In the middle of the space there was a lone folding chair and paintings of varying size.

The still air hung thick with chemicals. Nail polish. Or primer.

“So, this is what I’m working on,” said Bastian, gesturing at the canvases standing sentry. “Other than becoming the Mexican Nyjah Huston and getting that Nike SB money.”

The kid painted the same way he skated. The brushwork was confident, clear. The streaks and dabs made sense where they were and held your attention. There was a series of heads, misshapen, with haphazard rows of teeth. Another with angry marker cross-hatchings over brown faces. One said FOR MOM on it with the words crossed out, a mountain of angrily drawn tiny stick figures piled high with a series of interlocking rainbow hearts repeated over the image. What Bastian brought into the world commanded the space they occupied.

“Where do you get this stuff?” Some paintings were the size of shoe boxes, others taller than Bastian at six feet.

“I make the canvases,” Bastian said, shrugging. He stared square into Sam’s camera. “They’re such a rip-off at the art stores. Plus, those snobby assholes hate when I come through. They follow you around like you’re brown or something.” He laughed.

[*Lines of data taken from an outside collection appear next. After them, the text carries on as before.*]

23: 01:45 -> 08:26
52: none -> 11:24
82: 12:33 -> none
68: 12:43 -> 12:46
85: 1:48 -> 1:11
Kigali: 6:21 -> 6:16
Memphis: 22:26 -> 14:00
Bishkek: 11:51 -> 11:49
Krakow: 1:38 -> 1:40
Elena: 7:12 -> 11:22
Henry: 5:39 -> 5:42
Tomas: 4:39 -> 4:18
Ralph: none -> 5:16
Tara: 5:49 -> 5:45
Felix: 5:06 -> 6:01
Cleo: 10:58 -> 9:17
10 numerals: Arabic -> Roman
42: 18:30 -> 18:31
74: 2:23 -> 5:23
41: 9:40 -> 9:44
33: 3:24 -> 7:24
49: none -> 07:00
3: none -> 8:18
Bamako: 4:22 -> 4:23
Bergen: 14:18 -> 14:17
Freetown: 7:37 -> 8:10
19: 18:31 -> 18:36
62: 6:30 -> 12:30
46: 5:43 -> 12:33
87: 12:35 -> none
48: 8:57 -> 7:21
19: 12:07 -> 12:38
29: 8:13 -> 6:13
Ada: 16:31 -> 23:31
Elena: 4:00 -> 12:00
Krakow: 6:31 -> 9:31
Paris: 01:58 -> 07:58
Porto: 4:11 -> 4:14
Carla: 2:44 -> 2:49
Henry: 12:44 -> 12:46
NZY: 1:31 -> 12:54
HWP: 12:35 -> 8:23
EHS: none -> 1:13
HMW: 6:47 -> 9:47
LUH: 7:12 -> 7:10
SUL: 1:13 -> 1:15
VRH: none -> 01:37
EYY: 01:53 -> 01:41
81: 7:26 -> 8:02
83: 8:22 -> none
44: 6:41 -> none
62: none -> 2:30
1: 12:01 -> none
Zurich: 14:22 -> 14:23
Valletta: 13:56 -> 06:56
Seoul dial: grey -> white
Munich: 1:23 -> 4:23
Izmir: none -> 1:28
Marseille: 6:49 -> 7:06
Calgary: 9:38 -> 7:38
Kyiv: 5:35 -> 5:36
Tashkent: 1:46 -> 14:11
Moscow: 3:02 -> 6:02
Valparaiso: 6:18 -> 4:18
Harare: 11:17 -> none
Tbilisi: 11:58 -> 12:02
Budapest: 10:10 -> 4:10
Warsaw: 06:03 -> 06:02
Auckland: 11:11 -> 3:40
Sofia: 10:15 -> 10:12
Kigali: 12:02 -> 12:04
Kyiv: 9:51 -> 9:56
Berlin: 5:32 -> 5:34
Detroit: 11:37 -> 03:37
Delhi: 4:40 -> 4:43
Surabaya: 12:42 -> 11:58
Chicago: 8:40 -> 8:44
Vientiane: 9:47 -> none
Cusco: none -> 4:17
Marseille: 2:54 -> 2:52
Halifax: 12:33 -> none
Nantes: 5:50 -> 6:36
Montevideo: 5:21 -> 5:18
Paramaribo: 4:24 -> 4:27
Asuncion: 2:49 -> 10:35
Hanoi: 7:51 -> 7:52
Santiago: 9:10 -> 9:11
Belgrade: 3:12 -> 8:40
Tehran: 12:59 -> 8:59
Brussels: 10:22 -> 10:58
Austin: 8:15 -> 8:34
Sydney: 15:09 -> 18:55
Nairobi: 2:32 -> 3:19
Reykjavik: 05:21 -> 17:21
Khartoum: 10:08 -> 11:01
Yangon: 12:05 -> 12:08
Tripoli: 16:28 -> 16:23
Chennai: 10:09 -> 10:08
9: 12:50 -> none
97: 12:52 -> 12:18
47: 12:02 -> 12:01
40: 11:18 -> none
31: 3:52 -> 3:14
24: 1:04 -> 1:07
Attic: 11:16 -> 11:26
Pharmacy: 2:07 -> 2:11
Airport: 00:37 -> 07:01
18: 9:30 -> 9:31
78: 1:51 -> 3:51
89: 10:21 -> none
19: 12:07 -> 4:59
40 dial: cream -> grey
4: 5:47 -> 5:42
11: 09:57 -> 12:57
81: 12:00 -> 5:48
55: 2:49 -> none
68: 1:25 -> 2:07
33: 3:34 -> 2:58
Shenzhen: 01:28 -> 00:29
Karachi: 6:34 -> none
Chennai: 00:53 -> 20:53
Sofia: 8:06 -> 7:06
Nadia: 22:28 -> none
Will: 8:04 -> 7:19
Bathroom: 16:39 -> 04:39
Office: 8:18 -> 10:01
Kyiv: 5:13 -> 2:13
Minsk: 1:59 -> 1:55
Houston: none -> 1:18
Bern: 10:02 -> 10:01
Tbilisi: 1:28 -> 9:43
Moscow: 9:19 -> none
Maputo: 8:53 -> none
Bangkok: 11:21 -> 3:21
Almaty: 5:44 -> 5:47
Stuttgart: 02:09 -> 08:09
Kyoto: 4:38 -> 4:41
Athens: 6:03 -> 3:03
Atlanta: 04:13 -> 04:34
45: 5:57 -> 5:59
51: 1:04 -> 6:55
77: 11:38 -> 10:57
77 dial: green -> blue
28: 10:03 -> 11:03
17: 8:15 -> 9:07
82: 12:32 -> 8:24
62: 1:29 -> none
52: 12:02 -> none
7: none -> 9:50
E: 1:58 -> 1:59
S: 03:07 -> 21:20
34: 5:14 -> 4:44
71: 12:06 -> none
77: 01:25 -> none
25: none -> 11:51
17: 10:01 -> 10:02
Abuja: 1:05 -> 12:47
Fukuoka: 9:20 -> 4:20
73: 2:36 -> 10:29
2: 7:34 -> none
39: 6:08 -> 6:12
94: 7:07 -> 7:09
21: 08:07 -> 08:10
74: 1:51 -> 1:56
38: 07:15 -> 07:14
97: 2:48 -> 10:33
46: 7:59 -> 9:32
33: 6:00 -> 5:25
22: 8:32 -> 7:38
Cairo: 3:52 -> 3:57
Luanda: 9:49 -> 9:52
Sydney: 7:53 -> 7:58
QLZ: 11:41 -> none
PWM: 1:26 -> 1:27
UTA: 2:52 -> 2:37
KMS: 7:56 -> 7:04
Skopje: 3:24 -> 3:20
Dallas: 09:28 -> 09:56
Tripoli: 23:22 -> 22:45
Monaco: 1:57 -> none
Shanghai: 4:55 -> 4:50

“I rack most of my shit from hardware stores anyway,” he said. “And you can steal wood from any of those big dumpsters when they’re building new subdivisions but you gotta go early.”

“This is my prized possession, though,” he said. Sam followed him to the far wall. It was a silver and yellow circular saw.

“It’s a miter saw,” he said, pronouncing it “meter” saw. Sam didn’t correct him. “For the frames.” He pulled out a box of acrylic paints and showed it to the camera.

“Shout out to Ms. Mascari at Burnet Middle School!” he said. “She gives me these because she’s in love with me.” He smiled devilishly into Sam’s phone.

“Why painting?” asked Sam, zooming in.

“The god Basquiat obviously,” said Bastian. “He’s legendary. Devin Troy Strother is the truth too. And Warhol. Man, that creepy old dude was the G.O.A.T. He wasn’t even making his own work anymore and still got paid.”

Then Bastian got serious for a second. “I hate Richard Prince though,” he said. “He’s a thief. And Jeff Koons is washed.”

“Do you learn about this at school?” Sam asked.

“Nah,” said Bastian. “Instagram.”

Art was something Sam wished he knew more about. He felt too self-conscious to visit museums on his own and didn’t know anyone who would want to go with him.

Sam walked backward into the middle of the room so he could capture as much of Bastian’s paintings in the frame. This moment felt important. A story he’d be telling someone someday in the future when Bastian was known by everyone and no longer remembered him.

They walked outside and split a smoke.

Sam shot Bastian picking a fleck of tobacco off his tongue.

“What makes you think you of all people get to be an artist?” Sam asked, focusing in on Bastian’s face.

Bastian exhaled a perfect circle of smoke. The kid was so famous already it was ridiculous.